§ Required action: Arrange every line of the listing below as a JSON list of strings, with one string per line. Skip blank lines and leave the picture markers out of the answer.

(Records from a data source)
········

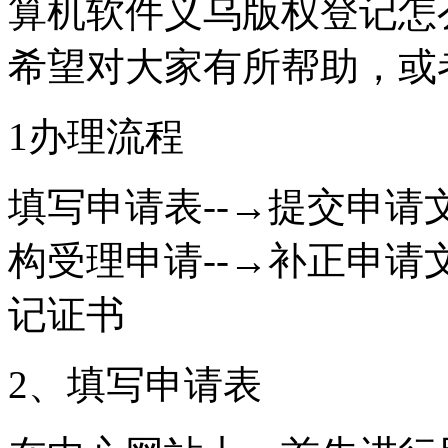
算机软件义乌版权登记怎
希望对大家有所帮助，或
1办理流程
填写申请表--→提交申请文
构受理申请--→补正申请
记证书
2、填写申请表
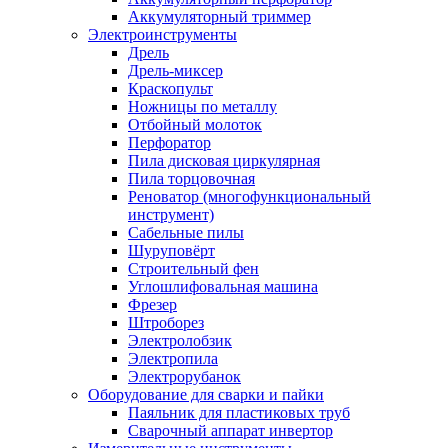
Аккумуляторный триммер
Электроинструменты
Дрель
Дрель-миксер
Краскопульт
Ножницы по металлу
Отбойный молоток
Перфоратор
Пила дисковая циркулярная
Пила торцовочная
Реноватор (многофункциональный
инструмент)
Сабельные пилы
Шуруповёрт
Строительный фен
Углошлифовальная машина
Фрезер
Штроборез
Электролобзик
Электропила
Электрорубанок
Оборудование для сварки и пайки
Паяльник для пластиковых труб
Сварочный аппарат инвертор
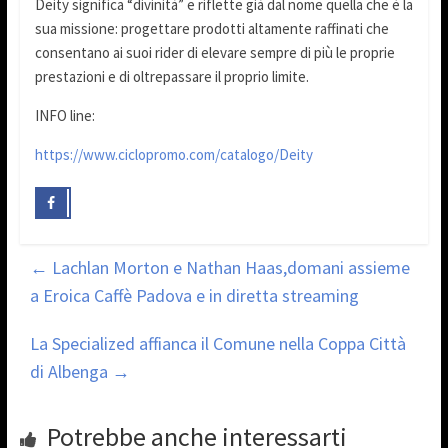
Deity significa “divinità” e riflette già dal nome quella che è la
sua missione: progettare prodotti altamente raffinati che
consentano ai suoi rider di elevare sempre di più le proprie
prestazioni e di oltrepassare il proprio limite.
INFO line:
https://www.ciclopromo.com/catalogo/Deity
←
Lachlan Morton e Nathan Haas,domani assieme
a Eroica Caffè Padova e in diretta streaming
La Specialized affianca il Comune nella Coppa Città
di Albenga
→
Potrebbe anche interessarti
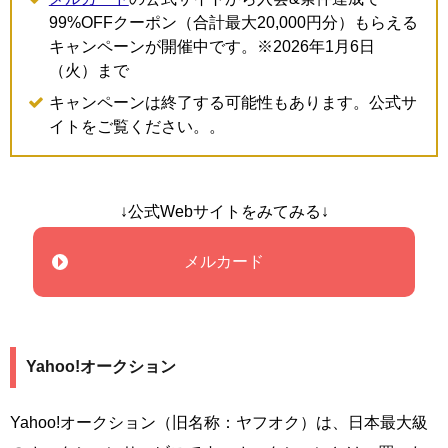
99%OFFクーポン（合計最大20,000円分）もらえる
キャンペーンが開催中です。※2026年1月6日
（火）まで
キャンペーンは終了する可能性もあります。公式サ
イトをご覧ください。。
↓公式Webサイトをみてみる↓
メルカード
Yahoo!オークション
Yahoo!オークション（旧名称：ヤフオク）は、日本最大級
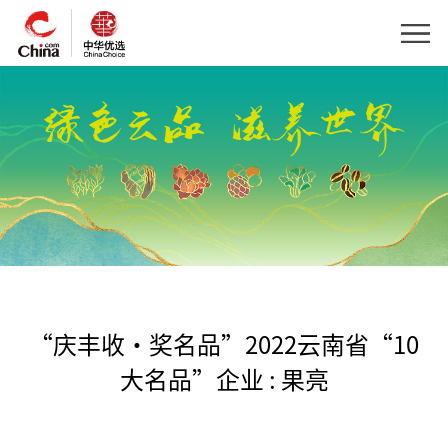
“庆丰收·奖名品”2022云南省“10
大名品”企业 : 果亮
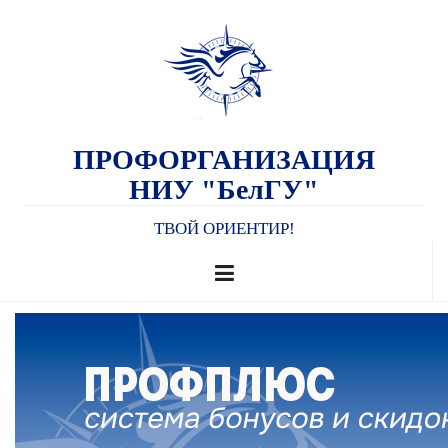
ПРОФОРГАНИЗАЦИЯ
НИУ "БелГУ"
ТВОЙ ОРИЕНТИР!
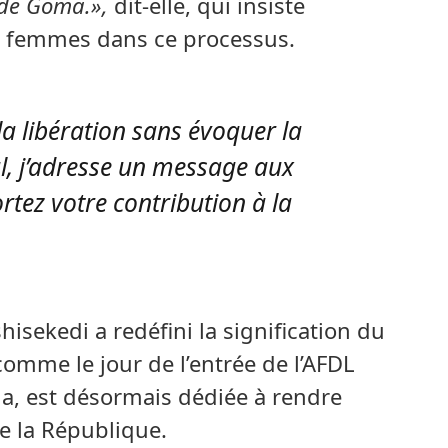
 de Goma.»,
dit-elle, qui insiste
s femmes dans ce processus.
a libération sans évoquer la
al, j’adresse un message aux
tez votre contribution à la
hisekedi a redéfini la signification du
comme le jour de l’entrée de l’AFDL
la, est désormais dédiée à rendre
 la République.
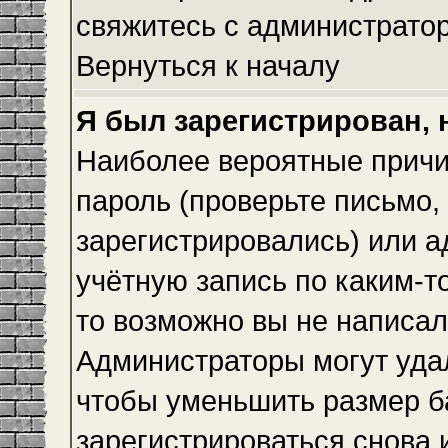
свяжитесь с администрато
Вернуться к началу
Я был зарегистрирован, 
Наиболее вероятные причи
пароль (проверьте письмо,
зарегистрировались) или 
учётную запись по каким-т
то возможно вы не написа
Администраторы могут уда
чтобы уменьшить размер б
зарегистрироваться снова и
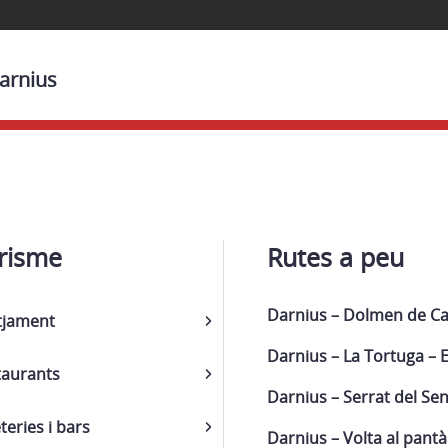
arnius
risme
Rutes a peu
Darnius – Dolmen de Ca
tjament
Darnius – La Tortuga – 
taurants
Darnius – Serrat del Se
teries i bars
Darnius – Volta al pantà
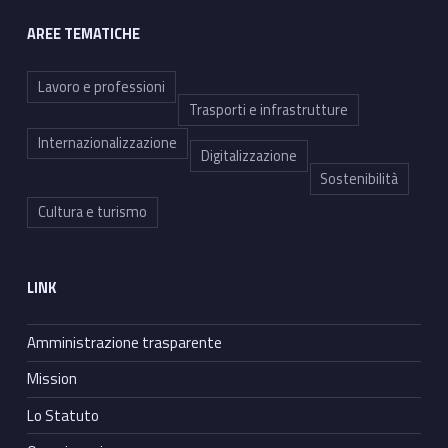
AREE TEMATICHE
Lavoro e professioni
Trasporti e infrastrutture
Internazionalizzazione
Digitalizzazione
Sostenibilità
Cultura e turismo
LINK
Amministrazione trasparente
Mission
Lo Statuto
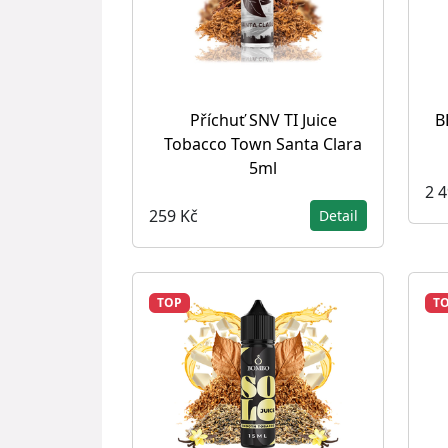
Příchuť SNV TI Juice
B
Tobacco Town Santa Clara
5ml
2 
259 Kč
Detail
TOP
T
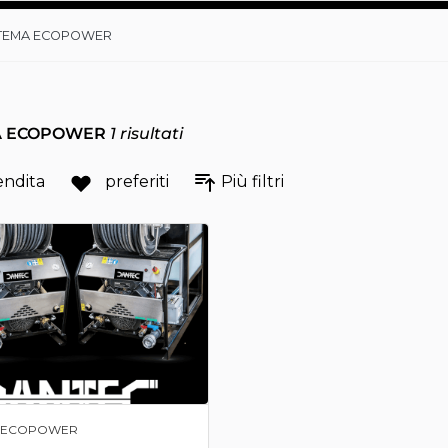
TEMA ECOPOWER
A ECOPOWER
1
risultati
endita
preferiti
Più filtri
A ECOPOWER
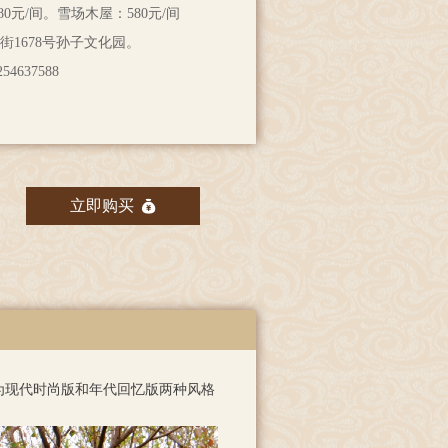
80元/间。雪场木屋：580元/间
1678号孙子文化园。
4637588
立即购买
낐
为现代时尚版和年代回忆版两种风格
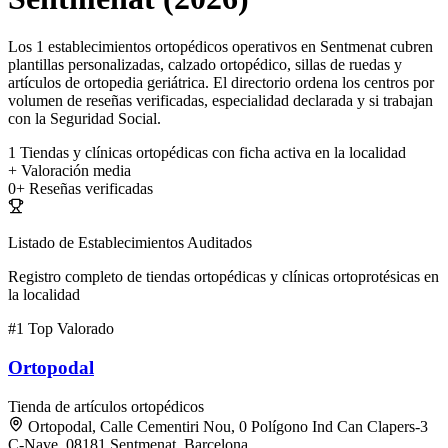
Los 1 establecimientos ortopédicos operativos en Sentmenat cubren
plantillas personalizadas, calzado ortopédico, sillas de ruedas y
artículos de ortopedia geriátrica. El directorio ordena los centros por
volumen de reseñas verificadas, especialidad declarada y si trabajan
con la Seguridad Social.
1
Tiendas y clínicas ortopédicas con ficha activa en la localidad
+
Valoración media
0+
Reseñas verificadas
Listado de Establecimientos Auditados
Registro completo de tiendas ortopédicas y clínicas ortoprotésicas en
la localidad
#1
Top Valorado
Ortopodal
Tienda de artículos ortopédicos
Ortopodal, Calle Cementiri Nou, 0 Polígono Ind Can Clapers-3
C-Nave, 08181 Sentmenat, Barcelona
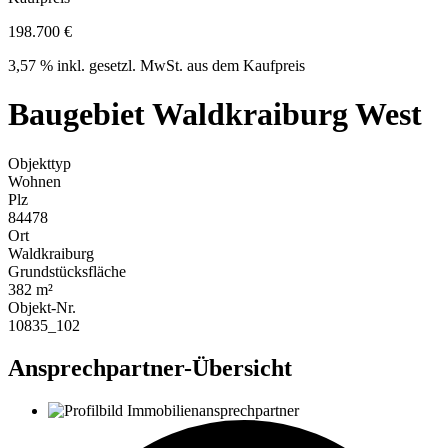
198.700 €
3,57 % inkl. gesetzl. MwSt. aus dem Kaufpreis
Baugebiet Waldkraiburg West
Objekttyp
Wohnen
Plz
84478
Ort
Waldkraiburg
Grundstücksfläche
382 m²
Objekt-Nr.
10835_102
Ansprechpartner-Übersicht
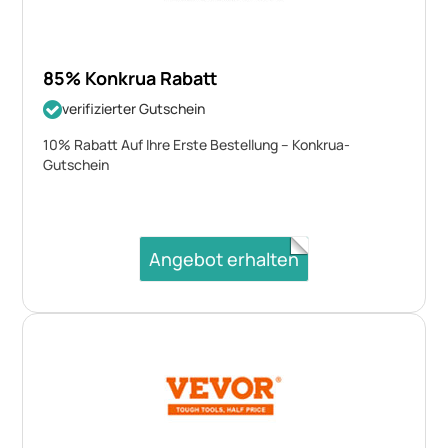
85% Konkrua Rabatt
verifizierter Gutschein
10% Rabatt Auf Ihre Erste Bestellung – Konkrua-
Gutschein
Angebot erhalten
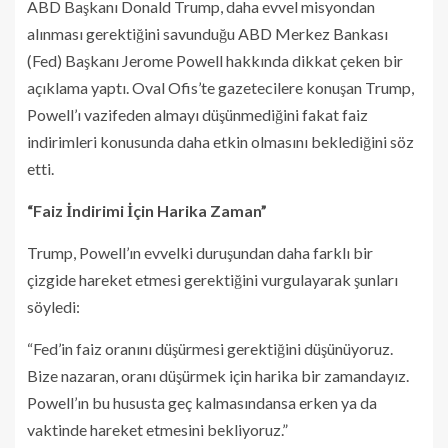
ABD Başkanı Donald Trump, daha evvel misyondan
alınması gerektiğini savunduğu ABD Merkez Bankası
(Fed) Başkanı Jerome Powell hakkında dikkat çeken bir
açıklama yaptı. Oval Ofis’te gazetecilere konuşan Trump,
Powell’ı vazifeden almayı düşünmediğini fakat faiz
indirimleri konusunda daha etkin olmasını beklediğini söz
etti.
“Faiz İndirimi İçin Harika Zaman”
Trump, Powell’ın evvelki duruşundan daha farklı bir
çizgide hareket etmesi gerektiğini vurgulayarak şunları
söyledi:
“Fed’in faiz oranını düşürmesi gerektiğini düşünüyoruz.
Bize nazaran, oranı düşürmek için harika bir zamandayız.
Powell’ın bu hususta geç kalmasındansa erken ya da
vaktinde hareket etmesini bekliyoruz.”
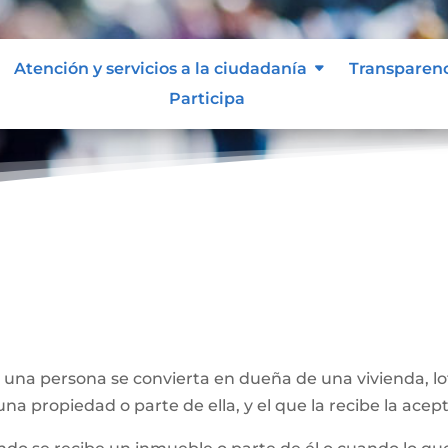
Atención y servicios a la ciudadanía
Transparen
Participa
e una persona se convierta en dueña de una vivienda, l
na propiedad o parte de ella, y el que la recibe la acept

········

§ Output for this exercise:
[
  "算机软件义乌版权登记怎",
  "希望对大家有所帮助，或",
  "1办理流程",
  "填写申请表--→提交申请文",
  "构受理申请--→补正申请",
  "记证书",
  "2、填写申请表",
  "Аккумуляторный триммер",
  "Электроинструменты",
  "Дрель",
  "Дрель-миксер",
  "Краскопульт",
  "Ножницы по металлу",
  "Отбойный молоток",
  "Перфоратор",
  "Пила дисковая циркулярная",
  "Пила торцовочная",
  "Реноватор (многофункциональный",
  "инструмент)",
  "Сабельные пилы",
  "Шуруповёрт",
  "Строительный фен",
  "Углошлифовальная машина",
  "Фрезер",
  "Штроборез",
  "Электролобзик",
  "Электропила",
  "Электрорубанок",
  "Оборудование для сварки и пайки",
  "Паяльник для пластиковых труб",
  "Сварочный аппарат инвертор",
  "Deity significa “divinità” e riflette già dal nome quella che è la",
  "sua missione: progettare prodotti altamente raffinati che",
  "consentano ai suoi rider di elevare sempre di più le proprie",
  "prestazioni e di oltrepassare il proprio limite.",
  "INFO line:",
  "https://www.ciclopromo.com/catalogo/Deity",
  "←",
  "Lachlan Morton e Nathan Haas,domani assieme",
  "a Eroica Caffè Padova e in diretta streaming",
  "La Specialized affianca il Comune nella Coppa Città",
  "di Albenga",
  "→",
  "Potrebbe anche interessarti",
  "99%OFFクーポン（合計最大20,000円分）もらえる",
  "キャンペーンが開催中です。※2026年1月6日",
  "（火）まで",
  "キャンペーンは終了する可能性もあります。公式サ",
  "イトをご覧ください。。",
  "↓公式Webサイトをみてみる↓",
  "メルカード",
  "Yahoo!オークション",
  "Yahoo!オークション（旧名称：ヤフオク）は、日本最大級",
  "“庆丰收·奖名品”2022云南省“10",
  "大名品”企业 : 果亮",
  "ПРОФОРГАНИЗАЦИЯ",
  "НИУ \"БелГУ\"",
  "ТВОЙ ОРИЕНТИР!",
  " de Goma.»,",
  "dit-elle, qui insiste",
  "s femmes dans ce processus.",
  "a libération sans évoquer la",
  "al, j’adresse un message aux",
  "tez votre contribution à la",
  "hisekedi a redéfini la signification du",
  "comme le jour de l’entrée de l’AFDL",
  "la, est désormais dédiée à rendre",
  " la République.",
  "свяжитесь с администрато",
  "Вернуться к началу",
  "Я был зарегистрирован, ",
  "Наиболее вероятные причи",
  "пароль (проверьте письмо,",
  "зарегистрировались) или ",
  "учётную запись по каким-т",
  "то возможно вы не написа",
  "Администраторы могут уда",
  "чтобы уменьшить размер б",
  "зарегистрироваться снова и",
  "arnius",
  "risme",
  "Rutes a peu",
  "Darnius – Dolmen de Ca",
  "tjament",
  "Darnius – La Tortuga – ",
  "taurants",
  "Darnius – Serrat del Se",
  "teries i bars",
  "Darnius – Volta al pantà",
  "AREE TEMATICHE",
  "Lavoro e professioni",
  "Trasporti e infrastrutture",
  "Internazionalizzazione",
  "Digitalizzazione",
  "Sostenibilità",
  "Cultura e turismo",
  "LINK",
  "Amministrazione trasparente",
  "Mission",
  "Lo Statuto",
  "Příchuť SNV TI Juice",
  "B",
  "Tobacco Town Santa Clara",
  "5ml",
  "2 ",
  "259 Kč",
  "Detail",
  "TOP",
  "T",
  "TEMA ECOPOWER",
  "A ECOPOWER",
  "1",
  "risultati",
  "endita",
  "preferiti",
  "Più filtri",
  "A ECOPOWER",
  "80元/间。雪场木屋：580元/间",
  "1678号孙子文化园。",
  "4637588",
  "立即购买",
  "낐",
  "为现代时尚版和年代回忆版两种风格",
  "Los 1 establecimientos ortopédicos operativos en Sentmenat cubren",
  "plantillas personalizadas, calzado ortopédico, sillas de ruedas y",
  "artículos de ortopedia geriátrica. El directorio ordena los centros por",
  "volumen de reseñas verificadas, especialidad declarada y si trabajan",
  "con la Seguridad Social.",
  "1",
  "Tiendas y clínicas ortopédicas con ficha activa en la localidad",
  "+",
  "Valoración media",
  "0+",
  "Reseñas verificadas",
  "Listado de Establecimientos Auditados",
  "Registro completo de tiendas ortopédicas y clínicas ortoprotésicas en",
  "la localidad",
  "#1",
  "Top Valorado",
  "Ortopodal",
  "Tienda de artículos ortopédicos",
  "Ortopodal, Calle Cementiri Nou, 0 Polígono Ind Can Clapers-3",
  "C-Nave, 08181 Sentmenat, Barcelona",
  "198.700 €",
  "3,57 % inkl. gesetzl. MwSt. aus dem Kaufpreis",
  "Baugebiet Waldkraiburg West",
  "Objekttyp",
  "Wohnen",
  "Plz",
  "84478",
  "Ort",
  "Waldkraiburg",
  "Grundstücksfläche",
  "382 m²",
  "Objekt-Nr.",
  "10835_102",
  "Ansprechpartner-Übersicht",
  "85% Konkrua Rabatt",
  "verifizierter Gutschein",
  "10% Rabatt Auf Ihre Erste Bestellung – Konkrua-",
  "Gutschein",
  "Angebot erhalten",
  "ABD Başkanı Donald Trump, daha evvel misyondan",
  "alınması gerektiğini savunduğu ABD Merkez Bankası",
  "(Fed) Başkanı Jerome Powell hakkında dikkat çeken bir",
  "açıklama yaptı. Oval Ofis’te gazetecilere konuşan Trump,",
  "Powell’ı vazifeden almayı düşünmediğini fakat faiz",
  "indirimleri konusunda daha etkin olmasını beklediğini söz",
  "etti.",
  "“Faiz İndirimi İçin Harika Zaman”",
  "Trump, Powell’ın evvelki duruşundan daha farklı bir",
  "çizgide hareket etmesi gerektiğini vurgulayarak şunları",
  "söyledi:",
  "“Fed’in faiz oranını düşürmesi gerektiğini düşünüyoruz.",
  "Bize nazaran, oranı düşürmek için harika bir zamandayız.",
  "Powell’ın bu hususta geç kalmasındansa erken ya da",
  "vaktinde hareket etmesini bekliyoruz.”",
  "Atención y servicios a la ciudadanía",
  "Transparen",
  "Participa",
  "e una persona se convierta en dueña de una vivienda, l",
  "na propiedad o parte de ella, y el que la recibe la acept"
]